Service Agent

For every remote machine hosting one or more Xmarc Services, there is one or more Service Agent programs running permanently. These are installed on the remote host as Operating System services or daemons, and each listens for communication from the Service Manager or a Service Broker on a fixed port. This port, known as the Service Agent Listening Port, is selected by the administrator and is the port provided to the Services Manager Console when starting services via a ServiceAgent.

A Service Agent is used to initiate services, maintain log information from them, and in extreme services kill processes which may have got into an unknown state. An agent returns log information to the Service Manager on request from the Agent Administration Screen.

When a Service Agent starts, it inherits all environment variables from the system and passes them to newly-launched C/C++ processes. This ensures that such processes have the expected system environment on start-up. These environment variables are not made available to Java services.

Logging

A Service Agent receives log messages from the Xmarc Services which it initiated. These log messages are added to a common log file, known as the Service Log, and can be inspected from the Service Manager Console to determine the state or progress of individual services.

The maximum size of this log file (in lines) is configurable. Once this limit has been reached a new log file is created, and so on until the maximum number of log files has been reached. This maximum number of log files is also configurable. Once this limit has been reached previous log files are overwritten in a circular fashion.

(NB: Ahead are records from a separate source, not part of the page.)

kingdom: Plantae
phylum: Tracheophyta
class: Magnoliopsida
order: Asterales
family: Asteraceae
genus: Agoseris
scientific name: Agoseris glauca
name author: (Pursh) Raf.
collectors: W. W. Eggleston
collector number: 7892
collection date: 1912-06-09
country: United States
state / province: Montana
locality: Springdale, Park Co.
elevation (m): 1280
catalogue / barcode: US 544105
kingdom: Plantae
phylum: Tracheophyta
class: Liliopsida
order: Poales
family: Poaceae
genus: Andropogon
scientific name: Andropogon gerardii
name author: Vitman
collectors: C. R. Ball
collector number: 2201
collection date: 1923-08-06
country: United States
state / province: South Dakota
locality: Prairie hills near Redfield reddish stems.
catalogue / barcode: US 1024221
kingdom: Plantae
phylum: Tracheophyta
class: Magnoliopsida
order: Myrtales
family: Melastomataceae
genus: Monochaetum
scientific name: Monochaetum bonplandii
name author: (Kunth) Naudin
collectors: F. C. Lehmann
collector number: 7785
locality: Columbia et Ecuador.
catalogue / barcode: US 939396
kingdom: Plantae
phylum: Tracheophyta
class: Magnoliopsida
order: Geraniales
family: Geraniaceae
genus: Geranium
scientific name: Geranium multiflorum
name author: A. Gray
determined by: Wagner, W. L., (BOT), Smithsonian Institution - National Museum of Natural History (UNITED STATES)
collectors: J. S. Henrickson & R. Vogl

The administrator, via the Service Manager Console, may request to see the last <n> lines of the log file, or may request all of the log file, in which case the line maximum is used. The log files may be inspected on the remote machine if necessary, they are simple text files with configurable name (see below).

The logging level may be set for a Logical Service via the Service Manager Console. There are currently 5 logging levels.

0       System errors and service start/stop messages;
1       0 + Client connect and disconnect messages;
2       1 + Application errors;
3       2 + Full command monitoring;
4       3 + Full debug messages;

Xmarc Services begin with a logging level of 1.